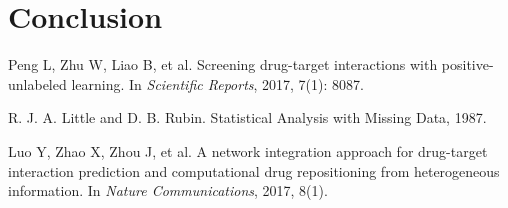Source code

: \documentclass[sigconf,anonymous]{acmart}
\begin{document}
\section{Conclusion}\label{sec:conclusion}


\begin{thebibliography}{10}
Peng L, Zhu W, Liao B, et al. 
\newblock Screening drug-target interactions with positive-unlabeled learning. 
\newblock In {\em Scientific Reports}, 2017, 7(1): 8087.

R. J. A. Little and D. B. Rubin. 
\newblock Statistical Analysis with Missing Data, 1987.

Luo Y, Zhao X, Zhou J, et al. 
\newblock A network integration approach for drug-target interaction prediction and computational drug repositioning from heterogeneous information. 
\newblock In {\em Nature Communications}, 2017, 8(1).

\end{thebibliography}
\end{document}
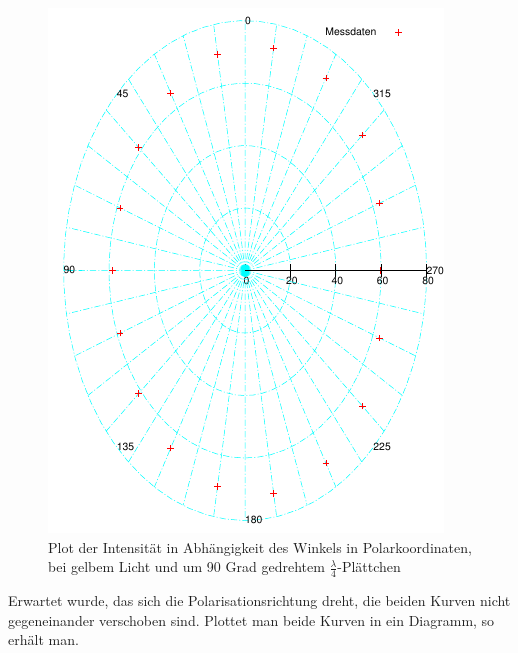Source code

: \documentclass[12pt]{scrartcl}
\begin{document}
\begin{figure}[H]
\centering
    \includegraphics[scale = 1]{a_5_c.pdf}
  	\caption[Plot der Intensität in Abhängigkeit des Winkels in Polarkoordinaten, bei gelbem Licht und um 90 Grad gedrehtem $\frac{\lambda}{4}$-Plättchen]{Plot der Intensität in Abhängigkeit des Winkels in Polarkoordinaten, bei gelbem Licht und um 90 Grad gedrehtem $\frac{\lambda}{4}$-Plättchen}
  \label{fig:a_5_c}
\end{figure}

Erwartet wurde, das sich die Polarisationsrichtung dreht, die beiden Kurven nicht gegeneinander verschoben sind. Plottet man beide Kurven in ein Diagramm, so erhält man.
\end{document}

◆ ◆ ◆ ◆ ◆ ◆ ◆

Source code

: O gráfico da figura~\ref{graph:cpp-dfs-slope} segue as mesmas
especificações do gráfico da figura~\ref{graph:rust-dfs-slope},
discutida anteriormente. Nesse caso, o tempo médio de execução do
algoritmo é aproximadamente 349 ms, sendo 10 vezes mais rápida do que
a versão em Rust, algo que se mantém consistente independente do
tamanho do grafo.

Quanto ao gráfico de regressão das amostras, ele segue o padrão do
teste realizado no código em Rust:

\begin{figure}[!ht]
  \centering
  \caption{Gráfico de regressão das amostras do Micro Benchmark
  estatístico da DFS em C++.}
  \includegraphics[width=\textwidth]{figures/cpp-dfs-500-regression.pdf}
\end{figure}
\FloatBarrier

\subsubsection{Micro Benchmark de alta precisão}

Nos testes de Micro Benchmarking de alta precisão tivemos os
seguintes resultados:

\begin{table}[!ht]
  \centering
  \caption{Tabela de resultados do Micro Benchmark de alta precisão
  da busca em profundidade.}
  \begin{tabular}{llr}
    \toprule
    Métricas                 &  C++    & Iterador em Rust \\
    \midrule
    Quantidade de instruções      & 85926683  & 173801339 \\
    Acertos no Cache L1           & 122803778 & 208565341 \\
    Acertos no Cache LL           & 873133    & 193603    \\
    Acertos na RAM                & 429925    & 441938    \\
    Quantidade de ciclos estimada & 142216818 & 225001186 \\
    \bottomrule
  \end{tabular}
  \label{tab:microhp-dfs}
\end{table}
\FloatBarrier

◆ ◆ ◆ ◆ ◆ ◆ ◆

_Exercise requirements:_ Look through the entries and copy every line in which the string "figura" appears.

_Expected answer:_
: O gráfico da figura~\ref{graph:cpp-dfs-slope} segue as mesmas
especificações do gráfico da figura~\ref{graph:rust-dfs-slope},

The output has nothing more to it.